Prof. FLYNT: That's absolutely right. The result of the way in which the tax structure was
developed out of the 1901 constitution is that the tax rate was shifted from property to, first,
personal income taxes and corporate income taxes and then finally, and most dramatically, to
sales taxes during the 1930s, so that a poor person in Alabama pays about 11 percent of his or her
income on state and local taxes and a wealthy person pays about 3 percent. So, we basically
shifted the tax structure for public schools from those who have money and property to those
who don't.

And our attempt is to actually create a more equitable constitution. In the original constitutional
convention, there were 155 delegates. All 155 were white. All of them were males. Ninety-six of
them were lawyers and bankers. And a fourth of them were Civil War veterans. That's not exactly
what you'd call a representative constitutional convention.

SIEGEL: Now, one could argue that every American document of the country's first century and
a half was largely or entirely the work of white male Protestants. If that invalidated documents,
we'd have to check out the Declaration of Independence.

Prof.
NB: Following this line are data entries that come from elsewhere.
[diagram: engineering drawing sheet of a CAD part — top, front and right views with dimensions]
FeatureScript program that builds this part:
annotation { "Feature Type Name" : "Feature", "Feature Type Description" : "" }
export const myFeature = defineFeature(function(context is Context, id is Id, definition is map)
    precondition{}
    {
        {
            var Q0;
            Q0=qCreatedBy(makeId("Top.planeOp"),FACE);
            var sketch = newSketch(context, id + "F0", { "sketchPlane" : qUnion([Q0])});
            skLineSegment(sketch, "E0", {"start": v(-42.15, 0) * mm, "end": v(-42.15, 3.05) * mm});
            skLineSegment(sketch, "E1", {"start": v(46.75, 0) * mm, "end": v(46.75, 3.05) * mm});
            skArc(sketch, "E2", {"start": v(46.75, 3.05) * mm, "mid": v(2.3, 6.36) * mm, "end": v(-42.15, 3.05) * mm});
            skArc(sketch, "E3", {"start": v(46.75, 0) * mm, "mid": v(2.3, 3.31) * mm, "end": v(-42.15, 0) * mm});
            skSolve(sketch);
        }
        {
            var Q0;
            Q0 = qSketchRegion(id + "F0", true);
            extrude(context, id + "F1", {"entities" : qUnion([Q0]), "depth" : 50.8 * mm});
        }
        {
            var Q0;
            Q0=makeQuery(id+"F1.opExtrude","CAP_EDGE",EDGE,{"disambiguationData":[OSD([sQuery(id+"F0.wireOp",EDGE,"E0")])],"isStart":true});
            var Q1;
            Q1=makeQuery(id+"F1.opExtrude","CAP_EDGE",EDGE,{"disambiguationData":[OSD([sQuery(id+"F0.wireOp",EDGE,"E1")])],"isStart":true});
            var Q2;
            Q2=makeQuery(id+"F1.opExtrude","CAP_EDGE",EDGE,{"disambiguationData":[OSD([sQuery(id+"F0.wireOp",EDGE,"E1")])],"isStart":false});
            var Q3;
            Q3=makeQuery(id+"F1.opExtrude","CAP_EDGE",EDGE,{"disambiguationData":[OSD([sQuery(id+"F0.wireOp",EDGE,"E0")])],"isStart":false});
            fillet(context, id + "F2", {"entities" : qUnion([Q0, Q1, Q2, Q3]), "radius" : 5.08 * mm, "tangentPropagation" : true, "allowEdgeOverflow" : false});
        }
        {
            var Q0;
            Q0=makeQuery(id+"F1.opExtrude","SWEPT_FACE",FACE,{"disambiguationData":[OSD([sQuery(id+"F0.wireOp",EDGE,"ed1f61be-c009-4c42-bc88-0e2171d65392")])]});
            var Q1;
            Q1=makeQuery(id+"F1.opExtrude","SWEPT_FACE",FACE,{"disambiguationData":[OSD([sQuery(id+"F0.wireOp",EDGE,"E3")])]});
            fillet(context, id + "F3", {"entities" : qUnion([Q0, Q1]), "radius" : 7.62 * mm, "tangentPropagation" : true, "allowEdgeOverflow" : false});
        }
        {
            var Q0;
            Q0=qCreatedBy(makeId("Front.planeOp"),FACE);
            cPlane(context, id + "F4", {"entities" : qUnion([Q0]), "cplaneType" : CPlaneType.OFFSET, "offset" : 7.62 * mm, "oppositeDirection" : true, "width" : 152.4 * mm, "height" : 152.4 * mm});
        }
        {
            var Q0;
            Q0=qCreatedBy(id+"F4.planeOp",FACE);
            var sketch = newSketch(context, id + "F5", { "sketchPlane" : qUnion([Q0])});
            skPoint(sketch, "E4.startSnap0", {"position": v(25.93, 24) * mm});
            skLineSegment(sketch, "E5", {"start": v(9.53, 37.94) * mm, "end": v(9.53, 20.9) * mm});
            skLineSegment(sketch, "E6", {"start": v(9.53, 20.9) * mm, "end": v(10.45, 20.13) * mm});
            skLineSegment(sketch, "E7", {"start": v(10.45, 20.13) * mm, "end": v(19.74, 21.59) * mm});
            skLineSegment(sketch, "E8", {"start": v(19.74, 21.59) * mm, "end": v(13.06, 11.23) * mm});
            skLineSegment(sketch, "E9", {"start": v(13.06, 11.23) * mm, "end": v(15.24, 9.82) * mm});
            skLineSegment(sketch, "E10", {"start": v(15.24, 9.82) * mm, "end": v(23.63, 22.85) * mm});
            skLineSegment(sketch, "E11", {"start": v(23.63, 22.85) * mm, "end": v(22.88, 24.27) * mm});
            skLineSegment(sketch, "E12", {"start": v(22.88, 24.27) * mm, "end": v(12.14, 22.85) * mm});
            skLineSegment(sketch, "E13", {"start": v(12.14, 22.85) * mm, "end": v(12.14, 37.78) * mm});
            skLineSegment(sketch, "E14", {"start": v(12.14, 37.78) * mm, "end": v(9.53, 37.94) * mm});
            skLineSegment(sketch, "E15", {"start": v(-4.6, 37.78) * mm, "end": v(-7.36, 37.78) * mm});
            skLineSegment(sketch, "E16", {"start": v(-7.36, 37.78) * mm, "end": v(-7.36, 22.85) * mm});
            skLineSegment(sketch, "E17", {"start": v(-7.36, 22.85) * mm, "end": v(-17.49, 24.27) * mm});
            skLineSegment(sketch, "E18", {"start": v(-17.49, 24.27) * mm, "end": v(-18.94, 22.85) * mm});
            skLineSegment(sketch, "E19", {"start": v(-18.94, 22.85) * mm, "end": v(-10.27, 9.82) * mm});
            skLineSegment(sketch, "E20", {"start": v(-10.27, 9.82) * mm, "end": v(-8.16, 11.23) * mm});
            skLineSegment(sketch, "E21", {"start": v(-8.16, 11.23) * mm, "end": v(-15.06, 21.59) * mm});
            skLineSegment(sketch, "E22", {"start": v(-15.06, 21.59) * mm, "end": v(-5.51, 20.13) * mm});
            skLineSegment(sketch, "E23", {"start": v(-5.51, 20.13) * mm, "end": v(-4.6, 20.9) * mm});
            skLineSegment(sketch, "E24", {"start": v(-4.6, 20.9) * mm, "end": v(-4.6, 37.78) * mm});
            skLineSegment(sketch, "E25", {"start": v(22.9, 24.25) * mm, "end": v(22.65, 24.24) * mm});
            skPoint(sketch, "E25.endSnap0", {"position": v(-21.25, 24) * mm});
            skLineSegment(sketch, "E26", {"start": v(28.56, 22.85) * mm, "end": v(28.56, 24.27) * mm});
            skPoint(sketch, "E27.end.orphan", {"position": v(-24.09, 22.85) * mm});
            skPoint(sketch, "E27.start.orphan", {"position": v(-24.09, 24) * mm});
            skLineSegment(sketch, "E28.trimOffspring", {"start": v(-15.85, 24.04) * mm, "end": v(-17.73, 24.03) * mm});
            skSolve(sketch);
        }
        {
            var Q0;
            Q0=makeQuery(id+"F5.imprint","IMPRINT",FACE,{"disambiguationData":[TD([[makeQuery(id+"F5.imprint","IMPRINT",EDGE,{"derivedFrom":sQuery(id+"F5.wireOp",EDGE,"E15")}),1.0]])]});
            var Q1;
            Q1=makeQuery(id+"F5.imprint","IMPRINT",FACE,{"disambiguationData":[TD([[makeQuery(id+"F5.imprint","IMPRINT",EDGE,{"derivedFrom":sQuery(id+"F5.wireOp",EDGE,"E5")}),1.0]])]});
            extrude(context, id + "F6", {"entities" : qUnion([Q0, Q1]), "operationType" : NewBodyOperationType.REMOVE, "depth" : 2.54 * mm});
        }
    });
FLYNT: That's correct. However, the Constitution of the United States has been changed by
both statutory amendment and also by federal law, whereas the funding base for taxes in
Alabama and the funding of education, those systems still pertain in Alabama. The tax structure
is still there.

SIEGEL: Do you think people in Alabama are still paying for the sins of 1901, in that case?

Prof. FLYNT: That's correct. But the country has changed and hopefully, the courts have
changed. And hopefully, this will be struck down.

SIEGEL: But you have this state constitution, which is so encyclopedic that it does everything
from banning duels to explaining how - one of my favorites -how Alabama would acquire
foreign territory. I don't fully understand that.

If you throw out the constitution, wouldn't there be a thousand holes in state law that the
legislature would then have to pass by statute?

Prof. FLYNT: What you're really saying is, then we would have to actually pass a modern
constitution that would allow local counties, local municipalities to solve their own problems,
and not have the people in my county, Lee County, vote on the prohibition of weeds, junk, motor
vehicles and litter in Jefferson County. That's Amendment 497, which is really not of great
interest to the people down in my area, and yet we have to vote on that.

And of course, that's the reason we have more than 800 constitutional amendments in a
constitution that is longer than "Moby Dick" and the Bible, among other books.

SIEGEL: Well Professor Flynt, thank you very much for talking with us today.